--- BEGIN ---

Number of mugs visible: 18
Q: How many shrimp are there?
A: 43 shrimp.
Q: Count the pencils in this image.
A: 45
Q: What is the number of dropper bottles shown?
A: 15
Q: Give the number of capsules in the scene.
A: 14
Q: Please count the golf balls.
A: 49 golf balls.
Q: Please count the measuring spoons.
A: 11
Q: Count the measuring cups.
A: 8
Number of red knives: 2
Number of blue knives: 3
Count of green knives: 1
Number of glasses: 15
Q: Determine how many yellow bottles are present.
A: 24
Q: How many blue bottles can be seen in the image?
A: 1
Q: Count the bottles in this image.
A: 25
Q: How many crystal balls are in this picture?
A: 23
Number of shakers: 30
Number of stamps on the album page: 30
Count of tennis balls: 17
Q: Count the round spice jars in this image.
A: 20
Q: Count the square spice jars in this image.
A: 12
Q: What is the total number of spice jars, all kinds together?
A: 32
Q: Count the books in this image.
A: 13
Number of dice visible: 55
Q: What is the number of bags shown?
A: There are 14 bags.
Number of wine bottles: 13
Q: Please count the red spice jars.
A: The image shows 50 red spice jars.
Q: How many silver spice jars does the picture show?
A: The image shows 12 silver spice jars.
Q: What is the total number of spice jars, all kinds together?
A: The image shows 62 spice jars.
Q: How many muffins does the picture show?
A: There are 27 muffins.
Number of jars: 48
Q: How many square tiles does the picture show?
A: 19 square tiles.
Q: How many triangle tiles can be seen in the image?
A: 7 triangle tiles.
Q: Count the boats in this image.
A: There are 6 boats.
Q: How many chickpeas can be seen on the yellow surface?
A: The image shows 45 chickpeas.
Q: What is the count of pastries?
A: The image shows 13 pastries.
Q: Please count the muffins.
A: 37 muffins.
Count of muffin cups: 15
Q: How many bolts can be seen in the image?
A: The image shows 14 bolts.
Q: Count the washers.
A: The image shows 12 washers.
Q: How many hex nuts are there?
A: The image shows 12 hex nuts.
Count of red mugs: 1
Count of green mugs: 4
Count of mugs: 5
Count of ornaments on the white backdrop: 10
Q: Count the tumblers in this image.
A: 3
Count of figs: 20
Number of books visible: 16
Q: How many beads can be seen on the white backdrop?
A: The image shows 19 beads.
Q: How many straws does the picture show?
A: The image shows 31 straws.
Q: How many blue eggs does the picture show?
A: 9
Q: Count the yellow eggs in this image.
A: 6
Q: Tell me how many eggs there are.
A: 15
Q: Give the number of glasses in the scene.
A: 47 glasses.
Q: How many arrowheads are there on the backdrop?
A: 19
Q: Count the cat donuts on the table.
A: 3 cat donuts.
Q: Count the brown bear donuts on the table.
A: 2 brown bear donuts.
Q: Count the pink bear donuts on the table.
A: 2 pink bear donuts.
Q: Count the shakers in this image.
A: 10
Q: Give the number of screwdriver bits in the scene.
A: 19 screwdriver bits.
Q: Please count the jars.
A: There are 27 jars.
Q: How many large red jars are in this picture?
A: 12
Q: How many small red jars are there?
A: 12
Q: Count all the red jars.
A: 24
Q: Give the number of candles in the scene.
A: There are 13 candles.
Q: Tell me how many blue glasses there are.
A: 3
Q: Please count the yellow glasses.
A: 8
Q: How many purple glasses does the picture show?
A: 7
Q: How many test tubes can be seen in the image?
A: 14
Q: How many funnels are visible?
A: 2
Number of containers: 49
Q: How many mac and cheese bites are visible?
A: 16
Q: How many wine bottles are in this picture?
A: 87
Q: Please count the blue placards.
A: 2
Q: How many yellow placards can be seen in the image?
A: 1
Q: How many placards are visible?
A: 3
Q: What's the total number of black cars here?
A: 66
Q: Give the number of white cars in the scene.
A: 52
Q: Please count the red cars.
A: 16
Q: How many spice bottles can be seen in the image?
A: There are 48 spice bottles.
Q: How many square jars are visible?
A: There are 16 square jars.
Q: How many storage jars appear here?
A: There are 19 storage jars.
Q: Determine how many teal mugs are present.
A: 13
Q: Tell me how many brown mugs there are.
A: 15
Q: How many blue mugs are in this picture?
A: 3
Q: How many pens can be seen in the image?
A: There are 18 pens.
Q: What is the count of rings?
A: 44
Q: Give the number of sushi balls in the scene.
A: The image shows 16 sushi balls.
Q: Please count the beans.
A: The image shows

--- END ---

Problem requirements: List each row above that contains the word "bolts", copying every such row in full.

Exercise response:
Q: How many bolts can be seen in the image?
A: The image shows 14 bolts.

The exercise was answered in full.